“Mawkerdjey—immilath acowal!” So they sounded, the words he spat in my face, the shout he shouted uninterpretable by my English ears in that cranny of Wales. But meaningless as was the shout to me, it remained clear in my auditive memory, as a scene sometimes is keenly limned in one’s inattentive sight. And I was sure it was not Welsh. Nor was this because Radnorshire is a backsliding county where the ancient language has yielded to the new. The shape and stress of the cry were unlike what speech I have heard in the remoter areas where Welsh is still spoken.

In an instant the fellow had scuffled past me and was ascending in the fog, while yet I leaned on my hand with buzzing senses and jerky mind. I staggered to my feet and looked upward along the path. At the head of the rise a glimmer of sea-green sunset-light lingered, and the broad bulk of the man staggered against that semi-darkness, a diminishing silhouette. At length I saw him reach the top of the rise, throw up his hands in a sort of gesture of weary achievement, and disappear to the uplands beyond.

Excitedly, and full of profitless conjecture as to what might be his business upon the rolling solitudes of Aidenn Forest, I turned on my way down the zigzag path, being resolved to explore the Vale for shelter since now it was hopeless to make my way over the fells and crags to my Welsh tavern lodging that night. The outcry of the ape-like man was still distinct in my ears, an undecipherable shout, one, I knew, strange even in this region of strange tongues.

I had paused, arrested by a sound the like of which I have never known, a roaring sound, not the boom of cannon or the rage of water or the thunder of avalanche, all of which I have heard. It came from below and far away, a gentle roar; I thought it might be some superhuman voice. As a fact, while I listened, I became convinced that it was a voice of great power with something unique and quite baffling in its quality, one full capable of terrifying a man of unsteady nerves. Yet I was sure that in a different context I would recognize that quality as a natural thing. The muffled echoes of the voice rocked around the Vale; words I am sure there were, the same phrase or sentence repeated many times, but the utmost strain of ear and faculties did not enable me to distinguish the meaning of a syllable. Then the distant shout and its reflections ceased, and I heard only the still grasses. I went on, full of living fancies.

A new sound greeted me out of the darkness, the rippling song of a nightingale on my right beyond the brink. The trees in the depths of Aidenn Vale, then, must be near below. And presently finding almost level ground, I heard the chuckle of water, and discerned a lofty fall of dulled silver, indeed passed it so close that the rising spray touched my cheek. Thus I had found Aidenn Water, not far from its springs on the shoulder of Black Mixen at the upper end of the horseshoe.

Straining my sight in the clogged air, I could trace the black thread of the watercourse on my right hand. Beside it I trod, to the broken descant of amorous birds. And while I went the way of the stream south among the wilding trees, the dark mist paled. I raised my eyes; great Whimble hill loomed before me, and over its stern summit crept a chipped and gibbous moon, softly lustering. While the moon went up the sky, I trolled on southward in air grey and spectral under the frowning summits of Aidenn Vale.

The pathway left the stream for a gentle rise through the trees. Still I could hear Aidenn Water clamour down the Vale while it skipped along. Soon I emerged from the thick of the wood into an open space, the level summit of a vast mound, and with a certain freshening of surprise found myself approaching a lonely wall built by human strength.

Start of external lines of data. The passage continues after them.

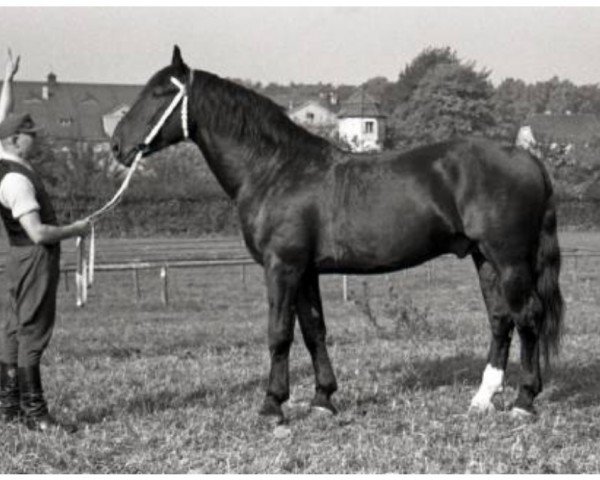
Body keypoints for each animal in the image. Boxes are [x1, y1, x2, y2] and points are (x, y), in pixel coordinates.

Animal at [111, 47, 564, 422]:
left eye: (158, 93)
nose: (117, 145)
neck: (275, 169)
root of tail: (527, 158)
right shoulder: (305, 270)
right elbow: (314, 331)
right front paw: (322, 400)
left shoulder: (282, 267)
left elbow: (279, 333)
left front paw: (272, 406)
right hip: (483, 257)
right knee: (501, 319)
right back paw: (483, 399)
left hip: (508, 259)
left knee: (528, 316)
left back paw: (524, 402)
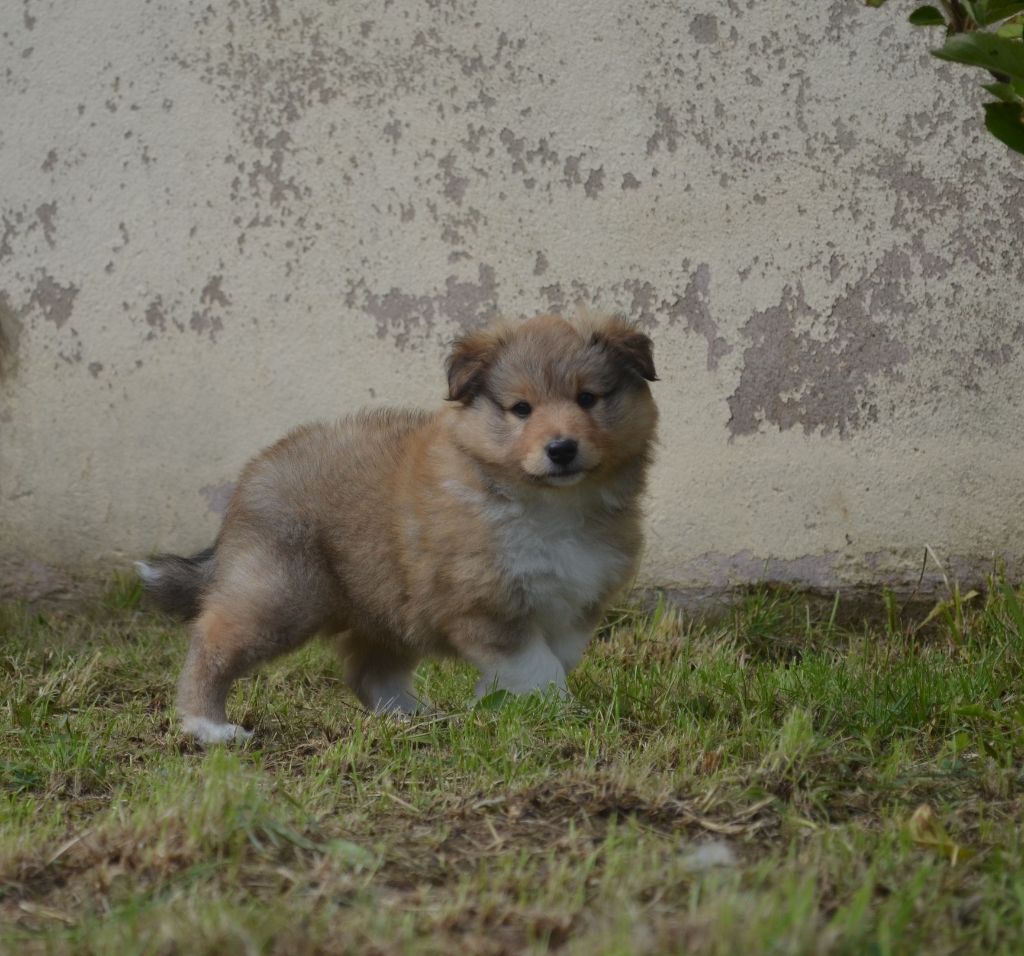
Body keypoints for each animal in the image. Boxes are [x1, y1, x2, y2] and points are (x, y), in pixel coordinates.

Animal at [136, 311, 659, 745]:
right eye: (522, 409)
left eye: (588, 398)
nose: (561, 449)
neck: (550, 505)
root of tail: (254, 473)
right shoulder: (485, 606)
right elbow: (538, 665)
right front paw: (560, 710)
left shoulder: (576, 604)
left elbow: (552, 659)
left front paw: (501, 703)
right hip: (280, 593)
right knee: (211, 639)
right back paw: (208, 726)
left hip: (390, 606)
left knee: (370, 673)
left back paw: (414, 716)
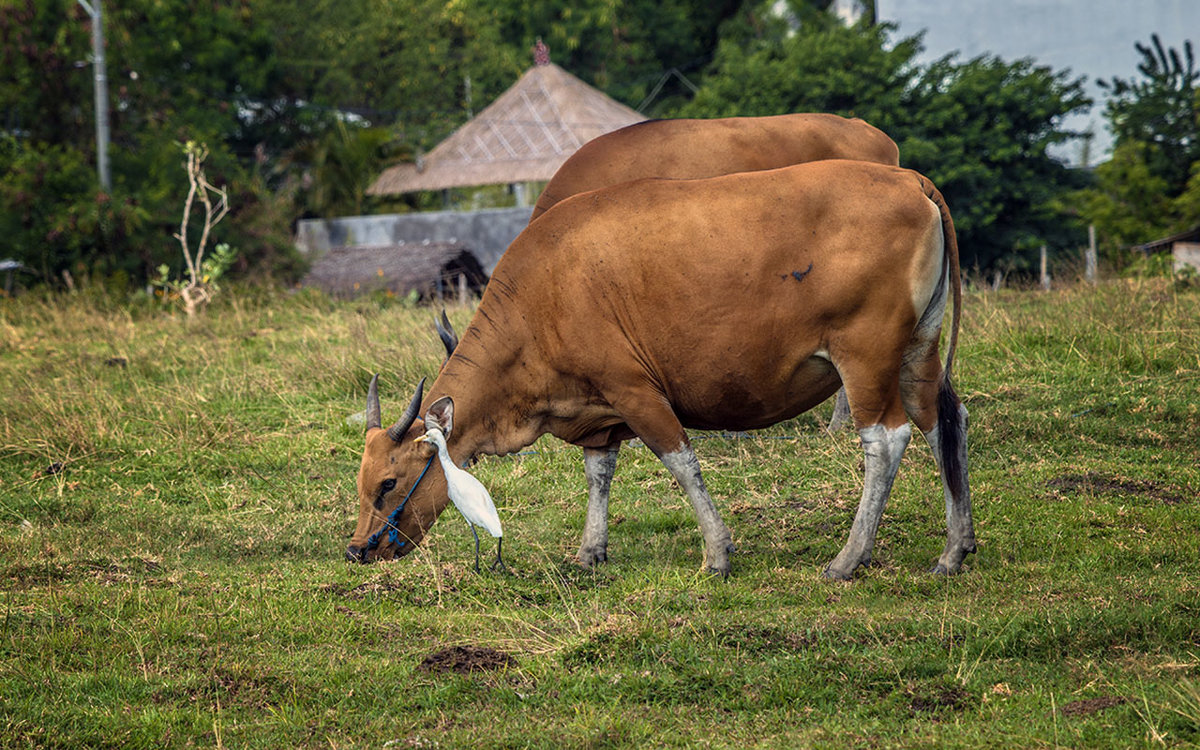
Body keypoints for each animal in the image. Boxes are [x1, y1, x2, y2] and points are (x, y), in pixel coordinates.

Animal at [350, 159, 974, 578]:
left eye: (389, 483)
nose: (358, 548)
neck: (544, 294)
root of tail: (908, 179)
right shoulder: (597, 412)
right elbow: (598, 475)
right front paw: (590, 550)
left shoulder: (636, 391)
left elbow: (682, 463)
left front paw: (717, 553)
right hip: (918, 350)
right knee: (944, 421)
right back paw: (954, 548)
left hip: (866, 357)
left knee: (886, 439)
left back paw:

A wall—no more—ruinous and desolate, toppled in many places from its original height.

Passing closer, I discovered the confounded and scattered remnant of other wasted walls, strewn like bones in the brightening glamour of the moon. And midway among them stood one tree of mighty stature, doubtless rendered even more towering by the witchery of mist and moonlight.

Sometimes acoustic conditions prevent one from hearing what goes on just round the corner only a few feet away. So, then, my path led me toward the south-west end of the ruin, and precisely at the standing angle of the stone I ran into another man. I did literally run into him, for he was soft and spongy, and my first feeling was that I had encountered a hot-water bottle strolling as leisurely as if on the Mall.